Written task:
Please restate word for word the line holding "GEOSTATS PTY LTD" and every following line through the end of the entries.

Collected data:
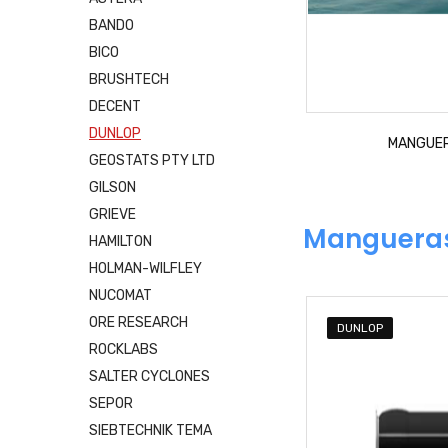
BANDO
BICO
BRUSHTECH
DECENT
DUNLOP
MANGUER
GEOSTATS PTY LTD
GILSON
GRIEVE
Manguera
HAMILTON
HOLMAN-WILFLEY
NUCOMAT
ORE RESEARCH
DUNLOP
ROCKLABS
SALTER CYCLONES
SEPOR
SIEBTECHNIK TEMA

Result:
GEOSTATS PTY LTD
GILSON
GRIEVE
Manguera
HAMILTON
HOLMAN-WILFLEY
NUCOMAT
ORE RESEARCH
DUNLOP
ROCKLABS
SALTER CYCLONES
SEPOR
SIEBTECHNIK TEMA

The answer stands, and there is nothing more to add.